Reproduce the lines below word for word, leaving out the pictures.
--- SOURCE INFORMATION ---
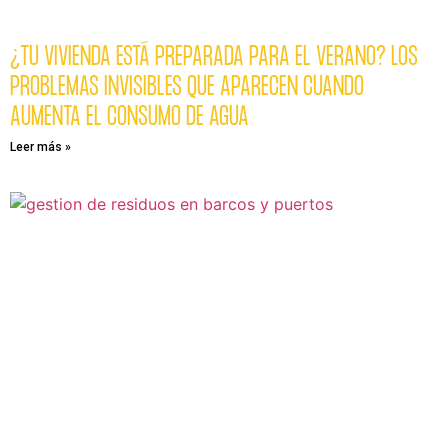
¿TU VIVIENDA ESTÁ PREPARADA PARA EL VERANO? LOS
PROBLEMAS INVISIBLES QUE APARECEN CUANDO
AUMENTA EL CONSUMO DE AGUA
Leer más »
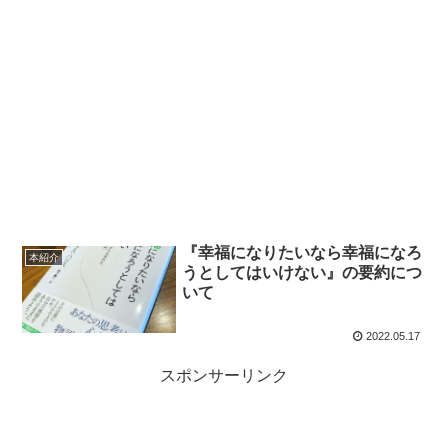
『幸福になりたいなら幸福になろ
本紹介
うとしてはいけない』の要約につ
いて
2022.05.17
スポンサーリンク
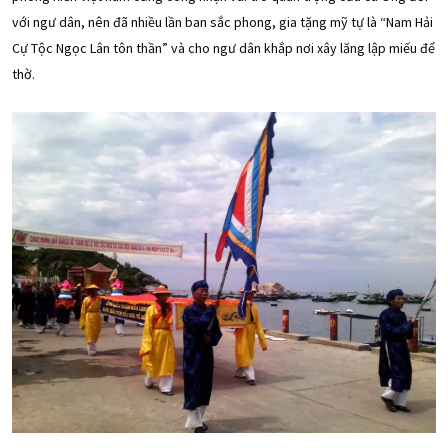
với ngư dân, nên đã nhiều lần ban sắc phong, gia tặng mỹ tự là “Nam Hải
Cự Tộc Ngọc Lân tôn thần” và cho ngư dân khắp nơi xây lăng lập miếu để
thờ.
---
SOLUTION FOR THIS PROBLEM.
¿TU VIVIENDA ESTÁ PREPARADA PARA EL VERANO? LOS
PROBLEMAS INVISIBLES QUE APARECEN CUANDO
AUMENTA EL CONSUMO DE AGUA
Leer más »
『幸福になりたいなら幸福になろ
本紹介
うとしてはいけない』の要約につ
いて
2022.05.17
スポンサーリンク
với ngư dân, nên đã nhiều lần ban sắc phong, gia tặng mỹ tự là “Nam Hải
Cự Tộc Ngọc Lân tôn thần” và cho ngư dân khắp nơi xây lăng lập miếu để
thờ.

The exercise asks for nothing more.